‘Nada paga’, diz filha de Henrique Trindade sobre reparação de danos
Henrique foi assassinado com requintes de crueldade e ninguém foi punido.
Família do agricultor morto em 1982 deve receber US$ 105 mil do estado.
Eide Ferreira da Trindade, de 48 anos, é filha do agricultor Henrique José Trindade morto de forma brutal durante a ditadura militar no Distrito de Capão Verde, no município de Alto Paraguai, a 219 km de Cuiabá. Depois de 34 anos da morte do pai, ela participou nesta terça-feira (29) de uma reunião com o governo do estado para a sanção de um projeto de lei que prevê o pagamento de US$ 105 mil a título de reparação de danos morais e materiais para ela, os outros quatro irmãos e a mulher da vítima.
Emocionada com a cerimônia, ela diz que nenhum dinheiro para vai substituir a presença do pai. “Nada paga. O dinheiro não vai cobrir o buraco que ficou na minha vida e também não compra o lugar de ninguém”, afirmou.
O pai de Eide foi morto por seis pessoas, entre elas dois policiais, supostamente a mando do então delegado de polícia que atuava na região, na década de 80, durante conflitos agrários na região. Ninguém foi punido pelo crime.
À época, a filha de Henrique tinha 11 anos de idade e presenciou a morte do pai. Ela conta que estava em casa com a madrasta e dois irmãos quando homens bateram na porta chamando pelo pai. “Mandaram meu pai vestir uma roupa e sair. Ele não obedeceu e entraram atirando. Nós vimos tudo”, lembrou.
Em seguida, segundo Eide, os homens pegaram o corpo do pai e saíram do local. “Não é fácil passar por tudo que passei naquele dia. Ainda tenho a imagem na minha cabeça”, disse. Henrique foi morto no dia 4 de setembro de 1982. O outro filho dele, Juvenal Trindade, que na ocasião tinha 15 anos, também foi ferido.

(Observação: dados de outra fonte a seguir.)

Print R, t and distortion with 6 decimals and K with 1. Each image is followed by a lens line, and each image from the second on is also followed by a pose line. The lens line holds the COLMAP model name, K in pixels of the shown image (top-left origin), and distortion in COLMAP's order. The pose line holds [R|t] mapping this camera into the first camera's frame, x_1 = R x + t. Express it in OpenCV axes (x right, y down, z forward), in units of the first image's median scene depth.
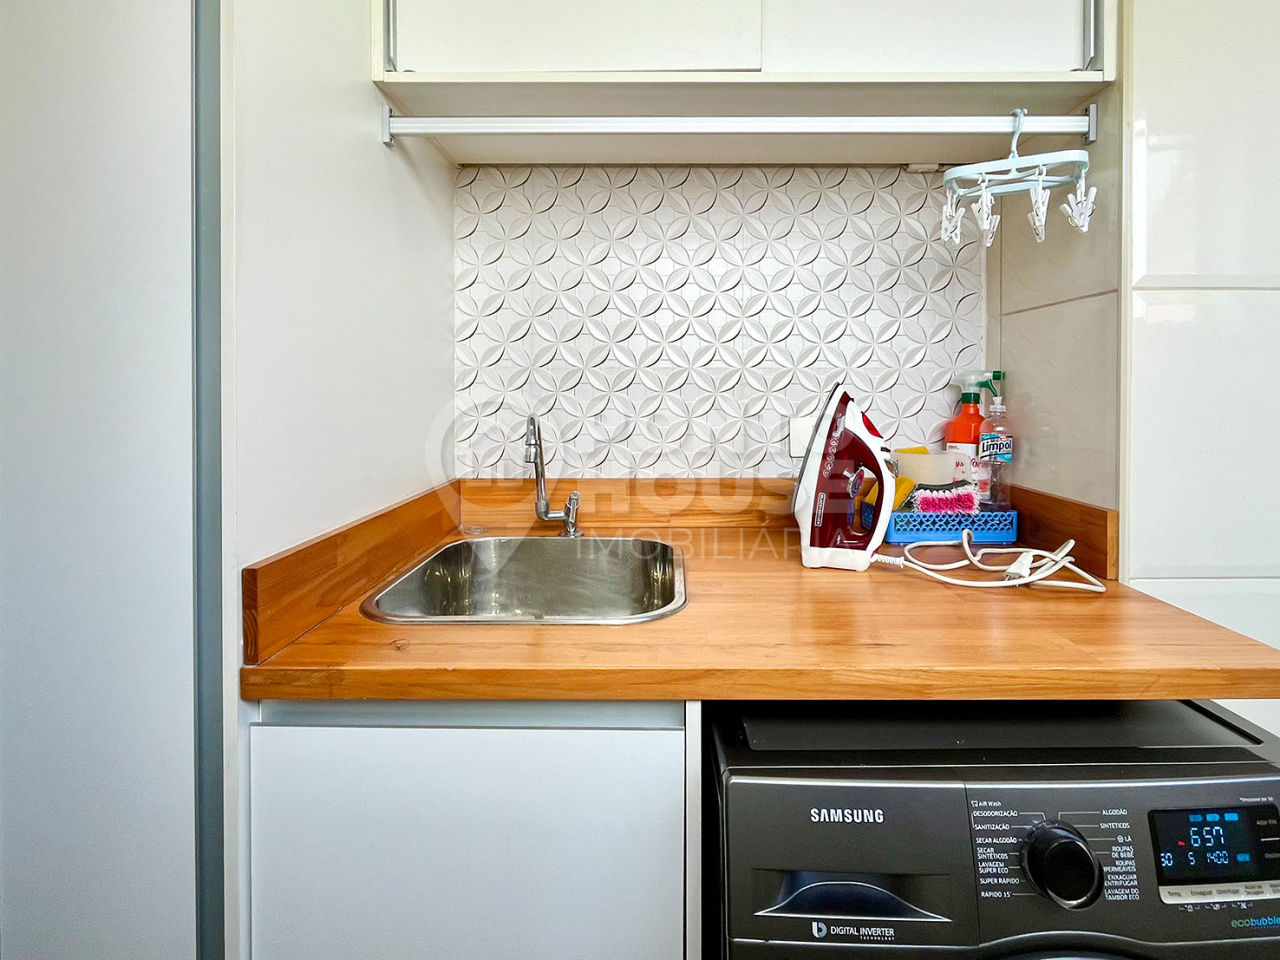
lens RADIAL K [[529.2, 0, 644.5], [0, 529.2, 478.8], [0, 0, 1]] dist [-0.001699, -0.000416]
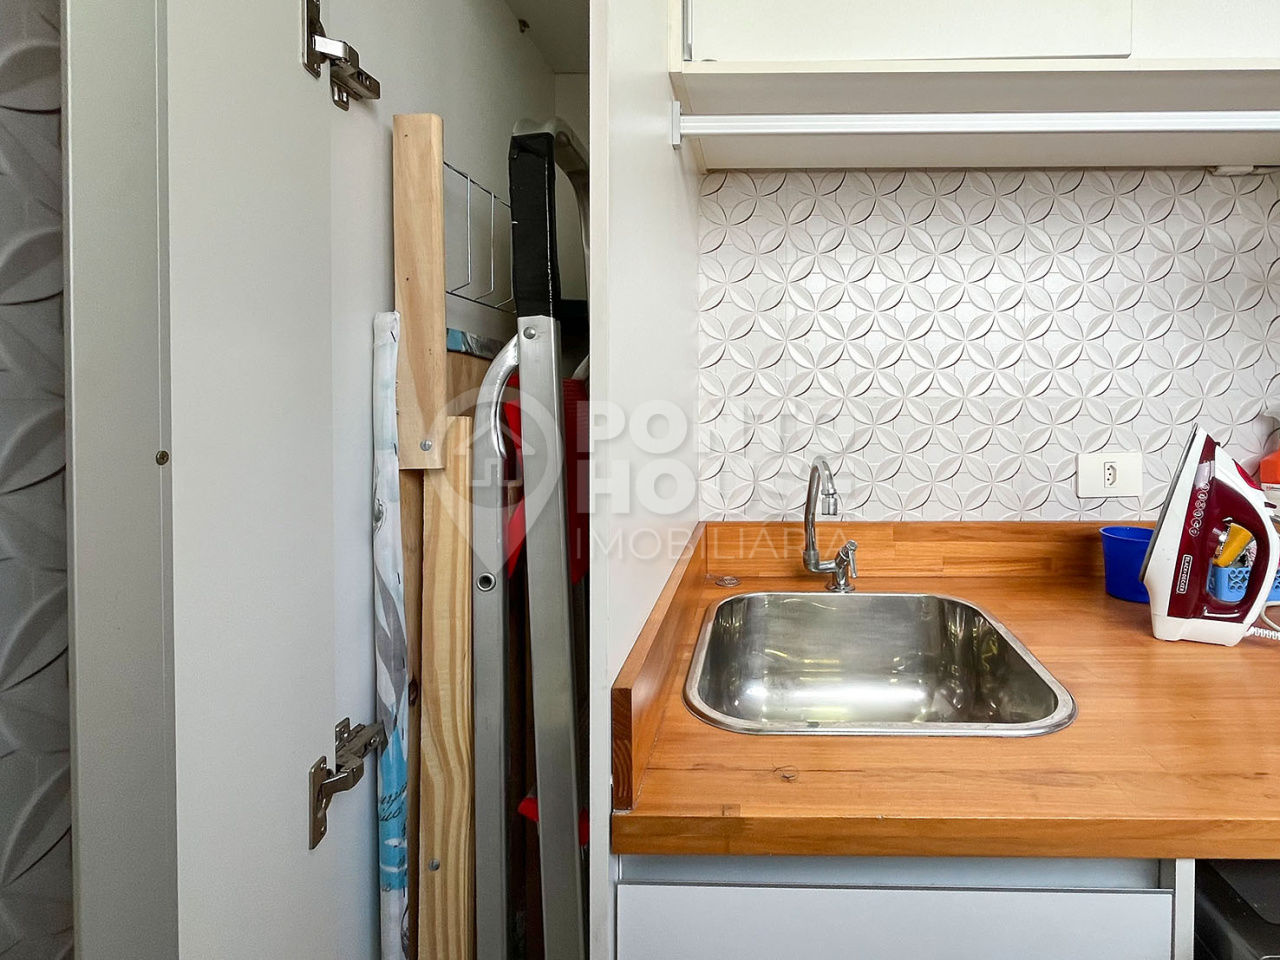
lens RADIAL K [[471.9, 0, 641.6], [0, 471.9, 469.7], [0, 0, 1]] dist [-0.012460, 0.000363]
pose [[0.999333, 0.002566, -0.036424, -0.497675], [-0.002337, 0.999977, 0.006338, -0.108043], [0.036440, -0.006249, 0.999316, 0.227017]]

Domiro Franco, de 58 anos, que é irmão da madrasta de Eide, participou das buscas pelo corpo de Henrique. Segundo ele, um grupo de 30 pessoas procurou pelo corpo em uma região de mata.
O corpo de Henrique só foi encontrado no dia seguinte por moradores da região, a aproximadamente 1 km da residência dele. Estava com um olho arrancado, outro furado e o lábio inferior cortado. Também tinha três marcas de bala nas costas. No entanto, o laudo pericial da morte citou apenas os ferimentos causados pelos tiros.
Eide, que ainda mora na região onde tudo aconteceu, diz que ainda se lembra do momento em que viu o corpo do pai. “É até difícil de falar. Era uma menina de 11 anos vendo o pai mutilado porque resistiu às ameaças de fazendeiros”, disse em meio às lágrimas.
Segundo ela, a primeira coisa que irá fazer com o dinheiro da reparação de danos é cuidar do túmulo do pai, enterrado no Distrito de Capão Verde. O governo informou que não há prazo para o pagamento do valor, mas que o repasse deve acontecer até dezembro.
Projeto de Lei
O pagamento deve ser feito com base em um acordo firmado entre a Comissão Interamericana de Direitos Humanos (CIDH) da Organização dos Estados Americanos (OEA) e o governo de Mato Grosso para a solução do caso que tramita na CIDH desde 1998, quando o governo do estado foi denunciado por violação aos direitos humanos, em decorrência da morte do agricultor. Na época, a denúncia foi feita pelo Centro pela Justiça e o Direito Internacional (CEJIL), pelo Centro de Direitos Humanos Henrique Trindade (CDHHT) e pela Comissão Pastoral da Terra (CPT).
Segundo o projeto, Henrique era posseiro que vivia do cultivo agrícola de terras devolutas naquela região. Houve um conflito fundiário no fim da década de 80. Naquela época, foram realizadas reuniões com o Instituto Nacional de Colonização e Reforma Agrária (Incra-MT) e na Assembleia Legislativa a respeito dessa disputa.
Além dos US$ 15 mil a cada um deles, o governo ainda deverá conceder pensão legal vitalícia no valor de um salário mínimo à mulher de Henrique. Juvenal, que à época tinha 15 anos, deverá receber mais US$ 15 mil.